I need to create a full-text search form for a database of emails / support tickets (in C#) and I'm looking for advice and articles on how to approach this. In particular I'd like to know how to approach the classic full-text search problems, for example:
- Making sure that matches are sensible, for example if someone enters "big head" and a document contains "big hairy head", making sure that document is returned in the search.
- Ordering results by relevancy.
- How to bets display matches, for example highlighting matching terms
I know that full-text search is a fairly mammoth subject area in itself, I'm just looking for simple articles and advice on how to create something that is at least marginally useful and usable.
I've used things like Lucene.Net before - obviously some sort of full-text index is going to be needed - the challenging bit is taking the list of documents that Lucene returns and presenting it in a useful way.
UPDATE: I want to clarify slightly what I mean - there are hundreds of generic full-text search forms that all perform a very similar function, for example:
- The search button on each and every internet forum
- The search button on each and every wiki
- Windows / google desktop search
Each of those searches takes information from different sources, and displays them using different means (html, Windows form etc...) but each of those solve the same problems in varyingly complex methods, and for the most part (with the possible exception of desktop search) the input data is of the same format: Html or text.
I'm looking for advice and common strategies on how to do things like rank search results in ways that are likely to be useful to the user.

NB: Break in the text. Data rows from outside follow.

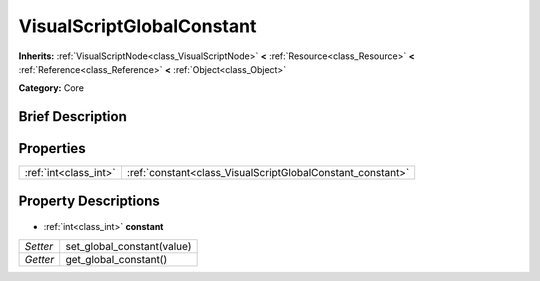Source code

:.. Generated automatically by doc/tools/makerst.py in Godot's source tree.
.. DO NOT EDIT THIS FILE, but the VisualScriptGlobalConstant.xml source instead.
.. The source is found in doc/classes or modules/<name>/doc_classes.

.. _class_VisualScriptGlobalConstant:

VisualScriptGlobalConstant
==========================

**Inherits:** :ref:`VisualScriptNode<class_VisualScriptNode>` **<** :ref:`Resource<class_Resource>` **<** :ref:`Reference<class_Reference>` **<** :ref:`Object<class_Object>`

**Category:** Core

Brief Description
-----------------



Properties
----------

+-----------------------+------------------------------------------------------------+
| :ref:`int<class_int>` | :ref:`constant<class_VisualScriptGlobalConstant_constant>` |
+-----------------------+------------------------------------------------------------+

Property Descriptions
---------------------

  .. _class_VisualScriptGlobalConstant_constant:

- :ref:`int<class_int>` **constant**

+----------+----------------------------+
| *Setter* | set_global_constant(value) |
+----------+----------------------------+
| *Getter* | get_global_constant()      |
+----------+----------------------------+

Alternatively one strategy I had considered was doing something like taking some wiki software, exporting my entire data set as text into that wiki, and just using the wiki to search - the sort of search I'm after is for all intents and purposes functionally identical to 99% of searches that already exist, I just want to give it a different input data source, and format the output slightly differently (both of which I already know how to do).
Surely there must be some advice on how those sorts of searches are done?